The van I drove away from that garage looked like the same van I drove into that garage. But that was not true! It was new on the inside, and as a result it was no longer leaving an ugly trail. Actually, a lot of us have some emissions coming out of our lives that aren't too pleasant either. Maybe you know some of those feelings, and too often there's anger spewing out. There's self-pity because you feel like a victim, or just critical attitudes, negative attitudes. You later regret what you said. You do something that you regret later. Maybe you're hooked on what you wish you could stop and wish you'd never started. We leave a trail behind us of people who have choked on the smoke and the pollution we put out.
And it's not that we haven't tried to fix it - New Years resolutions, religion, self-improvement. We've tried to stop polluting our own lives and the lives of those around us, but there's a problem inside. And God diagnoses that problem in His Book in Jeremiah 17:9, "The heart is deceitful above all things and beyond cure. Who can understand it?" The engine is shot and it can't be fixed. It has to be replaced.

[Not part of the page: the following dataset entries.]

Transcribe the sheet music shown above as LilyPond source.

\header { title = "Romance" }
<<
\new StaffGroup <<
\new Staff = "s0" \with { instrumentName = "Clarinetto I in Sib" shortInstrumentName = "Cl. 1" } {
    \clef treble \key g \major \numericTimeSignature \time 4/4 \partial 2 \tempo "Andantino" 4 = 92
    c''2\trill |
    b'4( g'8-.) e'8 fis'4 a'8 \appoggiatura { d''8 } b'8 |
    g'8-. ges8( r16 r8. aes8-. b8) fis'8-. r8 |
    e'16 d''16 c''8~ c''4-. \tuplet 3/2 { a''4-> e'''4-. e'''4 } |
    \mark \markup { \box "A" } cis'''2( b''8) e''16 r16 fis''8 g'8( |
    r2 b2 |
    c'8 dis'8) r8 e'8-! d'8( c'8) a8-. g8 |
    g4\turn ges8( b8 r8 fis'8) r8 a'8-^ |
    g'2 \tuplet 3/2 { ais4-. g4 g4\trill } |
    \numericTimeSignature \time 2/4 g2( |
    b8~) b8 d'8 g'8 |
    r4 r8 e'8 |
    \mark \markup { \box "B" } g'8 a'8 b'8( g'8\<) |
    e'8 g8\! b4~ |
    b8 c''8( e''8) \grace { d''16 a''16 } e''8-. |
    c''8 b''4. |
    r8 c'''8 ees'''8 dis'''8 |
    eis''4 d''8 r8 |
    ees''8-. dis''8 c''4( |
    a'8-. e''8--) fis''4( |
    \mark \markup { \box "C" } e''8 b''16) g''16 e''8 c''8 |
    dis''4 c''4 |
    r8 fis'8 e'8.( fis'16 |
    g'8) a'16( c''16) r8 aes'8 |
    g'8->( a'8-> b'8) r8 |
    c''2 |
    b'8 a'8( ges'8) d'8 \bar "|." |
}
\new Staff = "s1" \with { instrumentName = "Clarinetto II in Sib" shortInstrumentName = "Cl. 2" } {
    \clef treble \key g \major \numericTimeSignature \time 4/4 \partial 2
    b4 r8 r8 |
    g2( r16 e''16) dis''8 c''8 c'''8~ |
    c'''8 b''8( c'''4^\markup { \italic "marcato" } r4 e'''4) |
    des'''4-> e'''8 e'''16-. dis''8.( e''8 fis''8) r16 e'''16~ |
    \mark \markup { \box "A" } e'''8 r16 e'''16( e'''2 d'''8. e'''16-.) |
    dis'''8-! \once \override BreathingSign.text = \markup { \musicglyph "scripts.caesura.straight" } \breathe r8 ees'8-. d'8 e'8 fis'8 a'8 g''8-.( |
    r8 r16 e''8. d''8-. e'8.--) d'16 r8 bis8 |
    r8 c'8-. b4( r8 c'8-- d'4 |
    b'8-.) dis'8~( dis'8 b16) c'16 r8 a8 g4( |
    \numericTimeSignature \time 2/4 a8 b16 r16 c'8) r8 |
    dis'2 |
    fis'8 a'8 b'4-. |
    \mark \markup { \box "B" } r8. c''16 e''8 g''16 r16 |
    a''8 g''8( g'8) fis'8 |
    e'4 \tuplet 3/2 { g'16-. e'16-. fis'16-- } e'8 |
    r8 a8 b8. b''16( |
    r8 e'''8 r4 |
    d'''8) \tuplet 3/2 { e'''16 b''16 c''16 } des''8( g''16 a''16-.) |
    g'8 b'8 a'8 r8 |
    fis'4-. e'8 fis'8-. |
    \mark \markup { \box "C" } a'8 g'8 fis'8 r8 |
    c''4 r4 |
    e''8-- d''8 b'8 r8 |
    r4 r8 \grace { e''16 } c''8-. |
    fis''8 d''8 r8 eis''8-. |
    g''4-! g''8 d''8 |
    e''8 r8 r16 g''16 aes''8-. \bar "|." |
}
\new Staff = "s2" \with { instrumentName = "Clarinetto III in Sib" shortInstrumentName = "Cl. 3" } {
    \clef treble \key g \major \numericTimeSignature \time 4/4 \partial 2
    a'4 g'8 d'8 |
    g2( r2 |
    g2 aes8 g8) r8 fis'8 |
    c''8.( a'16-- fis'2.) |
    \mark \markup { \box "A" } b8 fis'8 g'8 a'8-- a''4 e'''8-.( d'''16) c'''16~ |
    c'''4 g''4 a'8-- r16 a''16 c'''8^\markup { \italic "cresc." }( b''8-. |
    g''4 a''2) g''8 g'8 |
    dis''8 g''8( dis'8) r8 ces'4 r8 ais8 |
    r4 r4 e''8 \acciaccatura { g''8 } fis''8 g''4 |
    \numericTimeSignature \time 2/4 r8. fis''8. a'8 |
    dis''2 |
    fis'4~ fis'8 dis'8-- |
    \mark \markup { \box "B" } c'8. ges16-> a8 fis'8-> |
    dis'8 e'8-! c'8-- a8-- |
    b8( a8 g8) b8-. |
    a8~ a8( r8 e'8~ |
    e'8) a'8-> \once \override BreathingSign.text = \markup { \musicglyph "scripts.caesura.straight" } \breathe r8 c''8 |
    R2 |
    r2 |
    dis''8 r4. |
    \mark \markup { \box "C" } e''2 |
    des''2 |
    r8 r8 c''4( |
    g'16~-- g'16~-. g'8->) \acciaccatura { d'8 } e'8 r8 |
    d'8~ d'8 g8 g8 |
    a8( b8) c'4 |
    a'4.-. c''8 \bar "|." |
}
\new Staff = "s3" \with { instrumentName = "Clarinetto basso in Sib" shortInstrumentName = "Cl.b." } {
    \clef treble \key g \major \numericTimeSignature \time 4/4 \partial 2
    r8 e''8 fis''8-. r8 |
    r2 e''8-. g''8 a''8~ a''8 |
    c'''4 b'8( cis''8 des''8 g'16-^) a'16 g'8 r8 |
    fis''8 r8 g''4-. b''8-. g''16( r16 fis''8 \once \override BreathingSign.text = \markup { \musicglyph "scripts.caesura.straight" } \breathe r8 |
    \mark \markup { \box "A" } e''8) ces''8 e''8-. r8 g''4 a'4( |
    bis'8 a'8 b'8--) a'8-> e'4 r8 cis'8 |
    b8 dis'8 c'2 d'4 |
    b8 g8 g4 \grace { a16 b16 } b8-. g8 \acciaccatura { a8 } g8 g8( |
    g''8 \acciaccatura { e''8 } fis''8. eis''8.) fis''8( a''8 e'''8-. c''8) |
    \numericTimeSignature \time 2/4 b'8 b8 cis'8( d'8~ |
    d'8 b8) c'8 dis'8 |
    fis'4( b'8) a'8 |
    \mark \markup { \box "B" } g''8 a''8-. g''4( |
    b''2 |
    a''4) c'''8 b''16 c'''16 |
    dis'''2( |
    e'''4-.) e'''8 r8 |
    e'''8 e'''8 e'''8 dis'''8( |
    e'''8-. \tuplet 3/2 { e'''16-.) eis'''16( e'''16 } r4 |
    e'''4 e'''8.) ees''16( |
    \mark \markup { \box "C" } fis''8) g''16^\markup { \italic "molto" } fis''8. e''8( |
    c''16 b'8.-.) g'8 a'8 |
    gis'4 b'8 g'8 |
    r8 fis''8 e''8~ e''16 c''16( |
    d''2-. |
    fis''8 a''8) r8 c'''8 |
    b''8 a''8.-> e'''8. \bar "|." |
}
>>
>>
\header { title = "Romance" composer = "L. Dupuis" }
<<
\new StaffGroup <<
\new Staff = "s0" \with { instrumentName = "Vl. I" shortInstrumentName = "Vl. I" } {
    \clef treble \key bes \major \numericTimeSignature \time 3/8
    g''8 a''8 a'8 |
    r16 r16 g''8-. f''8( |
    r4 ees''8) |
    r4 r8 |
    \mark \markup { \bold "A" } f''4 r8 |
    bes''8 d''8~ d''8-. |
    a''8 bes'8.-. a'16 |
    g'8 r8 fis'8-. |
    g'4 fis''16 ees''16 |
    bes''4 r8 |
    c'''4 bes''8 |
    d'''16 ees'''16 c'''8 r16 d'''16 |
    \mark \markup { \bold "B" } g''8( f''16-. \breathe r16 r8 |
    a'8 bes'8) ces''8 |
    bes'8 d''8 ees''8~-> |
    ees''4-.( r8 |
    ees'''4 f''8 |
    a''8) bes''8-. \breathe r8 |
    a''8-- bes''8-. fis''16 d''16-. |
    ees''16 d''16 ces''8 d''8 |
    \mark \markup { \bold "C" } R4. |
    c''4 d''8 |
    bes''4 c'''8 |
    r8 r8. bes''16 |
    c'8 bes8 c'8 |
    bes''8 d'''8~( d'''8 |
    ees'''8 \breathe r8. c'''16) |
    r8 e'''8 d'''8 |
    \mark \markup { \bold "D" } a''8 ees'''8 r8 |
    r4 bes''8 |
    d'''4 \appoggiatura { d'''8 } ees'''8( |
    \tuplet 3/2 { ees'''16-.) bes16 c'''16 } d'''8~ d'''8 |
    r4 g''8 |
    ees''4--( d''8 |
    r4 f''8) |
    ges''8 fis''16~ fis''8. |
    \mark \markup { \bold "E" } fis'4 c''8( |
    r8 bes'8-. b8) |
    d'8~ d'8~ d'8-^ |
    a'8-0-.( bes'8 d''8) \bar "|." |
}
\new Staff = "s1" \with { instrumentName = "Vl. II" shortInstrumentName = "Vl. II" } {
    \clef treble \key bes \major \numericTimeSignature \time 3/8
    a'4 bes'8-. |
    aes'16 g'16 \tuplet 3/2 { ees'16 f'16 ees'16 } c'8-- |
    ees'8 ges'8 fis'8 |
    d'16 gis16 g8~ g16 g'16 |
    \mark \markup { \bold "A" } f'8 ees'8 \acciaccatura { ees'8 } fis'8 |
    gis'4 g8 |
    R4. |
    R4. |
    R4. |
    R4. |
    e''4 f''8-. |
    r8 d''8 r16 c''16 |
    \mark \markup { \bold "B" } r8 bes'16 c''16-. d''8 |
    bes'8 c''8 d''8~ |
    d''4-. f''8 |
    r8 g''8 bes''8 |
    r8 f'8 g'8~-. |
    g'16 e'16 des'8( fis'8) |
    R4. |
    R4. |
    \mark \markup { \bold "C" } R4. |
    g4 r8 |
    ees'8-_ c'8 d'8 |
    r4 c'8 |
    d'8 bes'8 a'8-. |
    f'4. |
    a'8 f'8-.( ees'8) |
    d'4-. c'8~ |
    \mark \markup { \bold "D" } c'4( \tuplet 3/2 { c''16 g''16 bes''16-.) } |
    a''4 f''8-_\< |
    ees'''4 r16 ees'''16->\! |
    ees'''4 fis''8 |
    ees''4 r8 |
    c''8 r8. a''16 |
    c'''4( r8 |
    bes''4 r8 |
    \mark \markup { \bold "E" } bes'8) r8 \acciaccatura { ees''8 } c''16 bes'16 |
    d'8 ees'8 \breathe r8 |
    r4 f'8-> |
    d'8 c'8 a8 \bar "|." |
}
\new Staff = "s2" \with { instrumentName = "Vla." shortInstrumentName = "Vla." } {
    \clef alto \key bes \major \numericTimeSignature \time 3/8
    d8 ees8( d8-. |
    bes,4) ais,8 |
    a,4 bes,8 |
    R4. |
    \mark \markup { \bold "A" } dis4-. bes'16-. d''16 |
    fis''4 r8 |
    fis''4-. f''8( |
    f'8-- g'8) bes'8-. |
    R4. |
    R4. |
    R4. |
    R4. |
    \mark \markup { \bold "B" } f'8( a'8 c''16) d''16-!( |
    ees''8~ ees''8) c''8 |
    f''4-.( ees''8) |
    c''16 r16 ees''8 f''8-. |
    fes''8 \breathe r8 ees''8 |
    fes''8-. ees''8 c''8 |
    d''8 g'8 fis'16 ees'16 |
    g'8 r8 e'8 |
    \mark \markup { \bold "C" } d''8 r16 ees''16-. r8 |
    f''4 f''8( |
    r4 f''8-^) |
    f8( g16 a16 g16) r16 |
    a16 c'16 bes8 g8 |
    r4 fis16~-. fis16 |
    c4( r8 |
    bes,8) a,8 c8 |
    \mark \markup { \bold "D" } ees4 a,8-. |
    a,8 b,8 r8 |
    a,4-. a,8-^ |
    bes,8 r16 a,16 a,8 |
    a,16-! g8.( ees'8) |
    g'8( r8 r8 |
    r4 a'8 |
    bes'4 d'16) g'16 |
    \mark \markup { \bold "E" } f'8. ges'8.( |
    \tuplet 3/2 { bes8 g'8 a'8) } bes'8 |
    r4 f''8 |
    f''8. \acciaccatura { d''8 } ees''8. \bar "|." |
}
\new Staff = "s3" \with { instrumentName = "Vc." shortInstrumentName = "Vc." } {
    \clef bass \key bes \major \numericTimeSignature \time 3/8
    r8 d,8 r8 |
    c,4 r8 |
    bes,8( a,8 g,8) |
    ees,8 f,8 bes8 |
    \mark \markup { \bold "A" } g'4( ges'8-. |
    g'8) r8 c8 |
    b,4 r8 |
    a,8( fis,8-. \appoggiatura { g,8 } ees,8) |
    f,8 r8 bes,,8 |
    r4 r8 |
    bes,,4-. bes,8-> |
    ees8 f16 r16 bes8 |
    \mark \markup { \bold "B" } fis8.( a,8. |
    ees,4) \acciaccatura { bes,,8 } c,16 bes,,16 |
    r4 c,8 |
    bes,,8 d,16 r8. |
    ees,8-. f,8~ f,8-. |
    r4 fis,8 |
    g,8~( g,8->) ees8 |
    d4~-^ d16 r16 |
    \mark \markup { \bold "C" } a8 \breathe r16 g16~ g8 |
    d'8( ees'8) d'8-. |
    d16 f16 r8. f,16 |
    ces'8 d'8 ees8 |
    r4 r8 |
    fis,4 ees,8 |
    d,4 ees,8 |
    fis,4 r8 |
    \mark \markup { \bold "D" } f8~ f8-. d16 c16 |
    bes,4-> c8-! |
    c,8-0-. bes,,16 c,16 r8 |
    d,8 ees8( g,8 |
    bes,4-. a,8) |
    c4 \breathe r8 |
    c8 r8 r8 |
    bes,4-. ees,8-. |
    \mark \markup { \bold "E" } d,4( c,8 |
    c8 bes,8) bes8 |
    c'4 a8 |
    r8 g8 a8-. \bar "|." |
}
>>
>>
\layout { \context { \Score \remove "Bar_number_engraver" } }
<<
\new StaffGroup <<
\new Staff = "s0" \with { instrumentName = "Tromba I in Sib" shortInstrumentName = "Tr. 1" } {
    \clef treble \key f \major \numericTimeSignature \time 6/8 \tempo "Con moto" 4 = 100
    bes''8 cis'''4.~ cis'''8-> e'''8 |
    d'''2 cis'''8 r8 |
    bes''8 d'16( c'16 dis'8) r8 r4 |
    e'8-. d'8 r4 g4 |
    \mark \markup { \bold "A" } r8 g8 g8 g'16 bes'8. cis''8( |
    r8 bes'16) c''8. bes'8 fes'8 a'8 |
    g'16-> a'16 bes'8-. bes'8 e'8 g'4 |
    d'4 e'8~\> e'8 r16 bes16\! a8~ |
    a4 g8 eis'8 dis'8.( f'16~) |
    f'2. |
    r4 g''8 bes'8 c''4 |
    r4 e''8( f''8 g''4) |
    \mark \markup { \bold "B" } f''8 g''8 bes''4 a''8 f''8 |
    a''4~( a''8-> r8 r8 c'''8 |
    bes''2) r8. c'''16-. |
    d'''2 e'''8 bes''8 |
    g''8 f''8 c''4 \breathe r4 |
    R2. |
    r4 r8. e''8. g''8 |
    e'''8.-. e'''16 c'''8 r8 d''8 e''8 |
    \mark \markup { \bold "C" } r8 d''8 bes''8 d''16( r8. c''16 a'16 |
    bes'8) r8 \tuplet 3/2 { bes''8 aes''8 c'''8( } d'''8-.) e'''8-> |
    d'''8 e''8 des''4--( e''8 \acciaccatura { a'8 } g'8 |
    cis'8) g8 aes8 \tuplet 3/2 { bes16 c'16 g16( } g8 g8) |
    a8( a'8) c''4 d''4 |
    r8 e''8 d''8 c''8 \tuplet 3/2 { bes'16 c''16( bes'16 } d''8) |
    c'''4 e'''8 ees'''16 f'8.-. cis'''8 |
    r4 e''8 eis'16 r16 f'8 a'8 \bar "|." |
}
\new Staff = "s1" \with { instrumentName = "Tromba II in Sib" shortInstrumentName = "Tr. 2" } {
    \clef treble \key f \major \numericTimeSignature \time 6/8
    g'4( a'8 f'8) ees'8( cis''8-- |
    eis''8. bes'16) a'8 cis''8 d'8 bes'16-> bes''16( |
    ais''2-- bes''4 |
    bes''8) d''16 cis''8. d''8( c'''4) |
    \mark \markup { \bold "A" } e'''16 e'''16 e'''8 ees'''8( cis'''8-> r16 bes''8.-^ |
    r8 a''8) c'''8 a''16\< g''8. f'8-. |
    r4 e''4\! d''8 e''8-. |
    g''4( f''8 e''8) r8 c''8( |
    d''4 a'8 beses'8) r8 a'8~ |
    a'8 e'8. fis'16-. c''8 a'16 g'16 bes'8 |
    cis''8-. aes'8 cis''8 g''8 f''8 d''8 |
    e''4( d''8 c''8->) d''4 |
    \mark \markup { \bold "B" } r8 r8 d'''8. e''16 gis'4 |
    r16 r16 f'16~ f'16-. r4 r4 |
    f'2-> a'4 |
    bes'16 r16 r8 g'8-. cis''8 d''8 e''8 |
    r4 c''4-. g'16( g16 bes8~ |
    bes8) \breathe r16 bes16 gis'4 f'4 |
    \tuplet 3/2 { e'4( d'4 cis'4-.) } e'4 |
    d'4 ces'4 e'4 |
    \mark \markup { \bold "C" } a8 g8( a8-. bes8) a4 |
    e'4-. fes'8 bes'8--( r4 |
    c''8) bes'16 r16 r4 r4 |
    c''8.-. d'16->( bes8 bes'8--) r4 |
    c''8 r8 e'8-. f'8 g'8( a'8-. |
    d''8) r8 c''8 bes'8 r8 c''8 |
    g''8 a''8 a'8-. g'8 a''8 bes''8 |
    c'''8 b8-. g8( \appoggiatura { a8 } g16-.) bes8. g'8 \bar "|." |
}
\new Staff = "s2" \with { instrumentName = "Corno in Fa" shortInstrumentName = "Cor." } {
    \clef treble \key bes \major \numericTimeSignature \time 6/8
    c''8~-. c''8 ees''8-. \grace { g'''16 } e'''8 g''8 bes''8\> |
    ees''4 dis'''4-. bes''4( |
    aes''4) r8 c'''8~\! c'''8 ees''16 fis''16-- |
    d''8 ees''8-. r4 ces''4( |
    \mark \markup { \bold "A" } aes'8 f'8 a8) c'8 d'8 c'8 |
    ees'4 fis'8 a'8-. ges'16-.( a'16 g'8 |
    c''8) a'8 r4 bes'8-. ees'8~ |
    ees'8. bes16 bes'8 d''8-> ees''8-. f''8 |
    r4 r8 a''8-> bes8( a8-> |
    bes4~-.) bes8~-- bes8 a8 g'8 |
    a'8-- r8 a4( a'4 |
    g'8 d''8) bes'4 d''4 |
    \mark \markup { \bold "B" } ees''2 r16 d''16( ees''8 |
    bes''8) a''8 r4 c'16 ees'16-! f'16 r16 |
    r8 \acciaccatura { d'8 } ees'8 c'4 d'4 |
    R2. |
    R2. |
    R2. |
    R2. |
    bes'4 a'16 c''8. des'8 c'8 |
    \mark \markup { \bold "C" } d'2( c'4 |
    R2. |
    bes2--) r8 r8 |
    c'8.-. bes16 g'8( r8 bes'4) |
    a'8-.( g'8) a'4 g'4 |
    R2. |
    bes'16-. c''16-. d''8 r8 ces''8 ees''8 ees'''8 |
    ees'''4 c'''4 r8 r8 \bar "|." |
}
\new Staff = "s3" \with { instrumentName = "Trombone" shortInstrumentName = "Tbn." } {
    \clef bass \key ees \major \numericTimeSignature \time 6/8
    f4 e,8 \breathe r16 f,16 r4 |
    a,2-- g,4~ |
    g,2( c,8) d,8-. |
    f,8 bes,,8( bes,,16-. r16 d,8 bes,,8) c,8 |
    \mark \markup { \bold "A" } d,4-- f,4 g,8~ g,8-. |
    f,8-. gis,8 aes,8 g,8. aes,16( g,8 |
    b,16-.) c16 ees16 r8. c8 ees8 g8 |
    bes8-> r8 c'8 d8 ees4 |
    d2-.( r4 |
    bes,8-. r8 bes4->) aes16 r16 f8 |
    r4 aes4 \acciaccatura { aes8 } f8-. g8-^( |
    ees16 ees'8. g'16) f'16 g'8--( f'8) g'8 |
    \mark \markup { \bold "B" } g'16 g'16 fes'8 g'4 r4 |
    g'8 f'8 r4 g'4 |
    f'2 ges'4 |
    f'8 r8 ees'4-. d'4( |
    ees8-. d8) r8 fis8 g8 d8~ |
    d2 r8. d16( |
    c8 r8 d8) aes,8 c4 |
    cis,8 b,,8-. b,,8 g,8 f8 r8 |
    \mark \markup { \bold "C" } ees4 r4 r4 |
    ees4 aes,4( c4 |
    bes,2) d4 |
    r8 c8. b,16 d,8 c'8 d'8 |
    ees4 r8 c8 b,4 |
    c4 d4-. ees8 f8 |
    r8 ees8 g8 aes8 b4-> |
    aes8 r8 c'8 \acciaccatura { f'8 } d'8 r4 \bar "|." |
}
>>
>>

Which leads us to God's tremendous offer, our word for today from the Word of God. This is great! Ezekiel 36:26 - "I will give you a new heart and put a new Spirit in you. I will remove from you a heart of stone and give you a heart of flesh. I will put my Spirit in you." God says our heart is too darkened and hardened by sin to ever quit putting out pollution.
We can certainly never get into His totally unpolluted heaven with this polluted heart. We all have it. Our only hope for this life and for eternal life is a new heart. And we can't perform heart surgery on ourselves. Only the Divine Surgeon can do that, and He stands ready to take that heart of yours that's been hardened by all the hurt, the anger, the sin, and He will replace it with a heart that is clean, and sensitive and new. He'll put His Holy Spirit in you to make you the person you've wanted to be but never could be.
But the operation had to be paid for; just as the engine replacement on my van had to be paid for. And, you know, I didn't have the money to pay. But to my amazement, some of God's people quietly got together and actually paid the bill for that replacement. That's what Jesus was doing for you when He was agonizing on the cross. He was paying the bill for your sins that you could never pay so you could be forgiven.
Are you ready for a new heart? Well, then, it's time to open your heart to Jesus Christ. I would love to help you be sure that you have been forgiven, that you are free, and that you have begun this transforming, personal love relationship with Jesus. That's why our website is there. Would you check it out today? It's ANewStory.com .
All our lives we try to stop the ugly stuff that comes out of us, but it just doesn't come until we get a new engine - a new heart. Jesus is waiting for you right now to tell Him that you want it.